Le point mort d’inflation anticipé à cinq ans dans cinq ans, censé prédire le niveau d’inflation pour 2026 qui sera anticipé en 2021 et que la Banque centrale européenne (BCE) présente comme l’un de ses principaux baromètres des anticipations d’évolution des prix, est tombé à 1,4740%. La dernière fois que cet indicateur est tombé sous les 1,5% remonte à début janvier 2015, juste avant l’annonce du QE par Mario Draghi.

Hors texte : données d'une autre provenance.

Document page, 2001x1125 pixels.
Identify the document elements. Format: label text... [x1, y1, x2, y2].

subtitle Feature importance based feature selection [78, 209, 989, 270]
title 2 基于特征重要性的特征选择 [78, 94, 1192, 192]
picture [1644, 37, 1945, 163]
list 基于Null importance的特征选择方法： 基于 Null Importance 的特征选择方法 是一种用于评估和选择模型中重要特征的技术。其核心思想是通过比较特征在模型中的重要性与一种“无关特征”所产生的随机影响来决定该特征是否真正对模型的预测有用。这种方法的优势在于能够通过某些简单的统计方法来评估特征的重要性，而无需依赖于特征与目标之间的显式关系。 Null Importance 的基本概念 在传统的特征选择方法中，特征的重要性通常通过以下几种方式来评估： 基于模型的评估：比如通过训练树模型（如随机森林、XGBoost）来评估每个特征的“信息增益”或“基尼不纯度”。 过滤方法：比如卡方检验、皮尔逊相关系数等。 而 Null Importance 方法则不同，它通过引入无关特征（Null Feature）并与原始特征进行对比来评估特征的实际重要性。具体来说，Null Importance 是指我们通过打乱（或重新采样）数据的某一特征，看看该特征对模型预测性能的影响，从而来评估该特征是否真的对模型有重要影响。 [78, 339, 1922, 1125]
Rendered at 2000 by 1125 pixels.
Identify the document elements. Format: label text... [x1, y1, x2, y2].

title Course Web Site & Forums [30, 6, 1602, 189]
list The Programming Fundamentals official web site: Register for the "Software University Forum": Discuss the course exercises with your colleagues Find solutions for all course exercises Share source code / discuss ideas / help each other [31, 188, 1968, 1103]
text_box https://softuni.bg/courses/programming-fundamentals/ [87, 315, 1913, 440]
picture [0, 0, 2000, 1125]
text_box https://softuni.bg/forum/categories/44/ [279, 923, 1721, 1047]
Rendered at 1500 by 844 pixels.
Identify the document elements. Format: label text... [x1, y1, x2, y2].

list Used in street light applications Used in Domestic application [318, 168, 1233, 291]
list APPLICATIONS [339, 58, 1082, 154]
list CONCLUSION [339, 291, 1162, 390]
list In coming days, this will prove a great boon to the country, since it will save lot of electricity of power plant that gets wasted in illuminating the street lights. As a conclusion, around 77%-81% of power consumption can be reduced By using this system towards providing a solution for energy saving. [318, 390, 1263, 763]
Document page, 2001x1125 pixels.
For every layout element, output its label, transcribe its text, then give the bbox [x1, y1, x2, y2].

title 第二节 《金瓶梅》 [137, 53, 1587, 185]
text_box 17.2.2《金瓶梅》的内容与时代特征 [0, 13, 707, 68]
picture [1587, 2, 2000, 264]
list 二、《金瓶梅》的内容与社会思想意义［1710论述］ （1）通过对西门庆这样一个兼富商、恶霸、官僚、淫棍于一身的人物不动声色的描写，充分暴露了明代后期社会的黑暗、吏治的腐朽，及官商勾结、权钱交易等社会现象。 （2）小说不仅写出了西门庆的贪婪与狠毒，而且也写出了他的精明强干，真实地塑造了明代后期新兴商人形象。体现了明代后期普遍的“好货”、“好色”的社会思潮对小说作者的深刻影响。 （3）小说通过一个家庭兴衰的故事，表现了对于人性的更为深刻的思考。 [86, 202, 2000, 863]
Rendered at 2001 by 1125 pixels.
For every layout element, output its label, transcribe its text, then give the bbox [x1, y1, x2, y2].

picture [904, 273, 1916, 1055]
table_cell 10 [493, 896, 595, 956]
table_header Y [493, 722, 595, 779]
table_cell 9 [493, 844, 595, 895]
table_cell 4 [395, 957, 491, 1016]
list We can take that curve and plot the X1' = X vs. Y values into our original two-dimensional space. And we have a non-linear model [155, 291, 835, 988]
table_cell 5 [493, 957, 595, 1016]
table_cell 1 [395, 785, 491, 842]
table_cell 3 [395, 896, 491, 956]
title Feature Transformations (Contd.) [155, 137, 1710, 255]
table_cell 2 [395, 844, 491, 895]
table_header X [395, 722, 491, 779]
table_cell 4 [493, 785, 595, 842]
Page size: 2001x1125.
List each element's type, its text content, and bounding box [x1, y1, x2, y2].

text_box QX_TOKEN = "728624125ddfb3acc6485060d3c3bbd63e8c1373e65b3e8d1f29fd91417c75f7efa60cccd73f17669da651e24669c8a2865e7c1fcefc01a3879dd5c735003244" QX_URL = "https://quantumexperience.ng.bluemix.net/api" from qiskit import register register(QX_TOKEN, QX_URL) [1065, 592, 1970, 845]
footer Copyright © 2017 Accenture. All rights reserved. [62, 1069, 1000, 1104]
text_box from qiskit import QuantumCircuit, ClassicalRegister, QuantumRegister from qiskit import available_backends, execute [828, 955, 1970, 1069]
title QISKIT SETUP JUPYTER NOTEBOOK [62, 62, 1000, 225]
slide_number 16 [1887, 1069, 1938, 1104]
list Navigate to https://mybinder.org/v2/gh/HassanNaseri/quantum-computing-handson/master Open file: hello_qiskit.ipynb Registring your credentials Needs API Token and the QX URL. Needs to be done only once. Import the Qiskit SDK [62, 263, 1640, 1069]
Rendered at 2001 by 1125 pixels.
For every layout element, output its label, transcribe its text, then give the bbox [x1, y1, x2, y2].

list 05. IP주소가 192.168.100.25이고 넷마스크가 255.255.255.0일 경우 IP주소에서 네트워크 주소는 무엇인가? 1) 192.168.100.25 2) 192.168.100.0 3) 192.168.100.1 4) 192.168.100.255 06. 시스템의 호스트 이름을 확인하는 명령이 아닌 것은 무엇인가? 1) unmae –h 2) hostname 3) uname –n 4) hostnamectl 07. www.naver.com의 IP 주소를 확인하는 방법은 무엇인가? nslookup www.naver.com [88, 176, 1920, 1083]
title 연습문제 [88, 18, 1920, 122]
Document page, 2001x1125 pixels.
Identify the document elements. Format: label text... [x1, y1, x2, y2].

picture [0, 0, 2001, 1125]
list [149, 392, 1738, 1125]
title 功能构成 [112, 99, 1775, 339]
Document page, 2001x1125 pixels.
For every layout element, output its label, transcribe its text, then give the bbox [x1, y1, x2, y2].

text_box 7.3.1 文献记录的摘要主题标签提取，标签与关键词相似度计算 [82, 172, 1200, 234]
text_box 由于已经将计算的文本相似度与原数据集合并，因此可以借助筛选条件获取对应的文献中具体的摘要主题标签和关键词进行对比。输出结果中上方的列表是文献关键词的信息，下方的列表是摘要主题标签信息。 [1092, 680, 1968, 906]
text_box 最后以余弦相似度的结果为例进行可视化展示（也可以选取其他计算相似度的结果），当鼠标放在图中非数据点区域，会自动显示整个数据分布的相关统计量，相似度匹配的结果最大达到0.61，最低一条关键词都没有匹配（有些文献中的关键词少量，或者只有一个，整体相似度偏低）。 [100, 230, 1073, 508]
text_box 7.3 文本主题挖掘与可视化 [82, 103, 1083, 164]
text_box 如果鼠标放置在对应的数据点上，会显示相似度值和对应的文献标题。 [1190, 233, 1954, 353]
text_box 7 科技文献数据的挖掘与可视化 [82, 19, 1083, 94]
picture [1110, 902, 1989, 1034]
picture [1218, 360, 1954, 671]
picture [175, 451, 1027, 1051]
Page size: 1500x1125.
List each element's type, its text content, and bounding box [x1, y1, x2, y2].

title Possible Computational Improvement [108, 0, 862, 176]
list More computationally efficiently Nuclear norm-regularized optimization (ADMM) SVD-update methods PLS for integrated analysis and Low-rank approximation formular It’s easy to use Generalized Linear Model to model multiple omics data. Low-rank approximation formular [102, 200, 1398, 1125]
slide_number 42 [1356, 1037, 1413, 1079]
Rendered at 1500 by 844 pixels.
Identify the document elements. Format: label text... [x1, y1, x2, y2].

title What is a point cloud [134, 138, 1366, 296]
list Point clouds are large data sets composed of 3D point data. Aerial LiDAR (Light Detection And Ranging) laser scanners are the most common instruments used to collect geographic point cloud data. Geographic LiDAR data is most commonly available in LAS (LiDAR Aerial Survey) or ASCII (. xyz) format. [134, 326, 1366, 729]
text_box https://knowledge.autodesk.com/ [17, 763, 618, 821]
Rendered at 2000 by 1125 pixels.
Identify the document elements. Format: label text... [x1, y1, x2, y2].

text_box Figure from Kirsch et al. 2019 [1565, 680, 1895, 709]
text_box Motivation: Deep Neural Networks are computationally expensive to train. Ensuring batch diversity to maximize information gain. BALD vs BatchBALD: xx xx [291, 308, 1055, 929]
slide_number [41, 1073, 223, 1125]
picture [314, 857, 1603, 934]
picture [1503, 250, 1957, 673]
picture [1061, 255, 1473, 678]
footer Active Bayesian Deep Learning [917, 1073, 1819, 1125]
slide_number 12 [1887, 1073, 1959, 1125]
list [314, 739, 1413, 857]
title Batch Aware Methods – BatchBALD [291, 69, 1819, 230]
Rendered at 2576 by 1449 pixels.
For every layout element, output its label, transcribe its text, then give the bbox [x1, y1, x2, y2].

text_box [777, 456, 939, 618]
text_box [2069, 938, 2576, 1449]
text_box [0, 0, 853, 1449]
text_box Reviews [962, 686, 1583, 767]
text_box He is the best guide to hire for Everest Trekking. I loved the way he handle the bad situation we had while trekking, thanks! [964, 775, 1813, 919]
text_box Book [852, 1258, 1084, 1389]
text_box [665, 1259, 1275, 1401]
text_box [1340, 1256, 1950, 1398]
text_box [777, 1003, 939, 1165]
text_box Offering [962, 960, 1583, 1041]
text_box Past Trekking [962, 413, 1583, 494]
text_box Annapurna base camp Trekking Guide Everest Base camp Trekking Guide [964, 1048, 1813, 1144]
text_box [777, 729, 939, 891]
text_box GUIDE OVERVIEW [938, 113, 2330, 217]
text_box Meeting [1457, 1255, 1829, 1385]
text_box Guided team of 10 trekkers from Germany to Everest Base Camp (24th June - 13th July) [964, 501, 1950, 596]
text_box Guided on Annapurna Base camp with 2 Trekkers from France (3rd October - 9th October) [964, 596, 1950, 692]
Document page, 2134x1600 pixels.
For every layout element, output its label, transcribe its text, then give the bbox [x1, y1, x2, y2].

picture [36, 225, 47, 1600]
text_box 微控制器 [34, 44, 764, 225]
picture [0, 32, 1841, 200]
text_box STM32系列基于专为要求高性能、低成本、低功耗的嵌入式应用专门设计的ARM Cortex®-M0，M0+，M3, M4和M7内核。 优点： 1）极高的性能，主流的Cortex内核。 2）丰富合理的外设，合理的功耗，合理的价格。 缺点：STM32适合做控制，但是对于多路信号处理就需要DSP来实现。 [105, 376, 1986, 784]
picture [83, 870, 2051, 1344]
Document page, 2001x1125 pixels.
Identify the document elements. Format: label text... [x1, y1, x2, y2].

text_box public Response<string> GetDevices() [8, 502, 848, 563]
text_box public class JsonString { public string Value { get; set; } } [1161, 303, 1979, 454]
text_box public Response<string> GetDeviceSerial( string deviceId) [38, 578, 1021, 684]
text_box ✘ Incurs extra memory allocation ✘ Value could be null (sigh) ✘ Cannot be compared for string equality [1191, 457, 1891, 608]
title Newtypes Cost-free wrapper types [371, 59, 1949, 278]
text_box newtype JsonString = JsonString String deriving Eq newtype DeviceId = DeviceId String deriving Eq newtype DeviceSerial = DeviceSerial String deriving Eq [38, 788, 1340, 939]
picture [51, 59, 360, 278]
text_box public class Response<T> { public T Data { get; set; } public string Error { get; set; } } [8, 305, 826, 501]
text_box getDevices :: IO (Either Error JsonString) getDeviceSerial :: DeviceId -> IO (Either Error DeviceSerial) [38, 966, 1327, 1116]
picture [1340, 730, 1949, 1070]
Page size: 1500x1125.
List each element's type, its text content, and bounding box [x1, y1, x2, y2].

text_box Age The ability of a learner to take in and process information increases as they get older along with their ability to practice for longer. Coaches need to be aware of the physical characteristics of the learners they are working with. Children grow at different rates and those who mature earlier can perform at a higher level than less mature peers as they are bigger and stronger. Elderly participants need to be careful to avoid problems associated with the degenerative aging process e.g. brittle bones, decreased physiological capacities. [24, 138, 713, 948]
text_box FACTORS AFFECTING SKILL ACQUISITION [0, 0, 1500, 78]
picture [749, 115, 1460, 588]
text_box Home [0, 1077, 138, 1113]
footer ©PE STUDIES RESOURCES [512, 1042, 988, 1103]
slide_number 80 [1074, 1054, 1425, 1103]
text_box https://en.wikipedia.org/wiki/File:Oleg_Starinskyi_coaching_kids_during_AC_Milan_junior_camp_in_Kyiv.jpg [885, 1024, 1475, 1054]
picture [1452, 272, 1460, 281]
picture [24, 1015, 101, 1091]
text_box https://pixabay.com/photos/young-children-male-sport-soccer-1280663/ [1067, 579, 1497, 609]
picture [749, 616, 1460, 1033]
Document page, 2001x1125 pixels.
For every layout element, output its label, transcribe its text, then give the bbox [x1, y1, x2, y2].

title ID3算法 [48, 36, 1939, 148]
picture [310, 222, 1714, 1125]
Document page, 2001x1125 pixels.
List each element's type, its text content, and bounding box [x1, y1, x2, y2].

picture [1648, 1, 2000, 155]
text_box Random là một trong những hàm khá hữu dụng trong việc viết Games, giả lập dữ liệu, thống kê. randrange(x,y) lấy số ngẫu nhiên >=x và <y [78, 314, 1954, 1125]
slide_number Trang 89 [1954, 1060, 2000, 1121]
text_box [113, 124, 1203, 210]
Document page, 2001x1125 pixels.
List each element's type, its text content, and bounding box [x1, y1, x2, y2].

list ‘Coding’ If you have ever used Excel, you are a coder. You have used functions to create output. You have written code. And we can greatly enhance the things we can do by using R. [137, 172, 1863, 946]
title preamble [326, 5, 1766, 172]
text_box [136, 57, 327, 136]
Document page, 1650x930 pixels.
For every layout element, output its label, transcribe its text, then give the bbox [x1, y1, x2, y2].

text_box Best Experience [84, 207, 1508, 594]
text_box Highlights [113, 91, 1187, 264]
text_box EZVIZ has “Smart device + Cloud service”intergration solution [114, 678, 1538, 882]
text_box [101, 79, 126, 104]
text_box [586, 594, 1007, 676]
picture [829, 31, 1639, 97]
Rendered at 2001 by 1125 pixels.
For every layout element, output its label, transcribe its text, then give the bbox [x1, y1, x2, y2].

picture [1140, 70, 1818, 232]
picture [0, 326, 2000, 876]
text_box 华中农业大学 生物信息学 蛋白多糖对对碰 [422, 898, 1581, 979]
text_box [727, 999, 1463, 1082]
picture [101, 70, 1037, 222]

La production de pétrole restera excédentaire tout au long de l’année 2016, a indiqué mardi l’Agence internationale de l’énergie. Dans son rapport mensuel sur le marché pétrolier, l’Agence a revu à la baisse ses prévisions de croissance de la demande, à 1,17 million de barils par jour (bpj), après une croissance de 1,6 million bpj enregistrée en 2015. La faiblesse de la demande, associée à la résistance des producteurs américains et au retour sur le marché mondial de l’Iran ne laisse pas entrevoir une hausse prochaine des prix. «Les données disponibles sur l’offre et la demande au second semestre de l’année vont dans le sens d’une accumulation supplémentaire des stocks, de 0,3 million de bpj. (...) Dans ces conditions, le risque baissier à court terme est en hausse», conclut le rapport.